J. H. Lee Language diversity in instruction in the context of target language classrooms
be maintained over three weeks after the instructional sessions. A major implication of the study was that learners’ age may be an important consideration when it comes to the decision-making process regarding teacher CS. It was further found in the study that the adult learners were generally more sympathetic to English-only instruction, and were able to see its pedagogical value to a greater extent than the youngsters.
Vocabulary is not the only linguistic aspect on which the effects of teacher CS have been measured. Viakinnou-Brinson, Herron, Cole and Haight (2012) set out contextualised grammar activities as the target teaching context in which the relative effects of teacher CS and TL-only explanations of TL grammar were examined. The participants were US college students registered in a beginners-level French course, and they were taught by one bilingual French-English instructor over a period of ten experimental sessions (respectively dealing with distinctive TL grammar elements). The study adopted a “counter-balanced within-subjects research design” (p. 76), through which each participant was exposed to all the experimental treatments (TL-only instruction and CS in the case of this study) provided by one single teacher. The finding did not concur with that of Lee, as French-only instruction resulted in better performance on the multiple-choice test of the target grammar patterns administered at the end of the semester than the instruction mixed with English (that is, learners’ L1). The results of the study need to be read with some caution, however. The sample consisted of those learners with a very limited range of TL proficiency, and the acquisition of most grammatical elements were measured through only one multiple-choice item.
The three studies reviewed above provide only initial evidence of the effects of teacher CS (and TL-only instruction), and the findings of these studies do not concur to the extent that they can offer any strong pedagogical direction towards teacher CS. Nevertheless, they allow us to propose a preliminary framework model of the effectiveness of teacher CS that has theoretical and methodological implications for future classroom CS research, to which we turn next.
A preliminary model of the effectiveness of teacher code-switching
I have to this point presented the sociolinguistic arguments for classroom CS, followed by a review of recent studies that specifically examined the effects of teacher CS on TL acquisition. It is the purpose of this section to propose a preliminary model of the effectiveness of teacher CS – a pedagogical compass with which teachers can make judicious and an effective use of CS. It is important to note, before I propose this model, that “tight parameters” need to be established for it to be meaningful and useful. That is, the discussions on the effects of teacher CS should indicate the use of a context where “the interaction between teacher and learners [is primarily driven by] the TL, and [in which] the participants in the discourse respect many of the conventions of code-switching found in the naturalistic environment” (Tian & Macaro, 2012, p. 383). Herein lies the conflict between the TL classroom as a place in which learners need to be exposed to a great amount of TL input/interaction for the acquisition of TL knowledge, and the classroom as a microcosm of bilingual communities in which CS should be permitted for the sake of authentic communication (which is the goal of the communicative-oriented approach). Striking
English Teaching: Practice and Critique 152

★ ★ ★

WHAT TO WORK ON -> Copy each line holding the word "extent" from the listing above.

RESULT FOR THIS EXERCISE ->
be maintained over three weeks after the instructional sessions. A major implication of the study was that learners’ age may be an important consideration when it comes to the decision-making process regarding teacher CS. It was further found in the study that the adult learners were generally more sympathetic to English-only instruction, and were able to see its pedagogical value to a greater extent than the youngsters.
The three studies reviewed above provide only initial evidence of the effects of teacher CS (and TL-only instruction), and the findings of these studies do not concur to the extent that they can offer any strong pedagogical direction towards teacher CS. Nevertheless, they allow us to propose a preliminary framework model of the effectiveness of teacher CS that has theoretical and methodological implications for future classroom CS research, to which we turn next.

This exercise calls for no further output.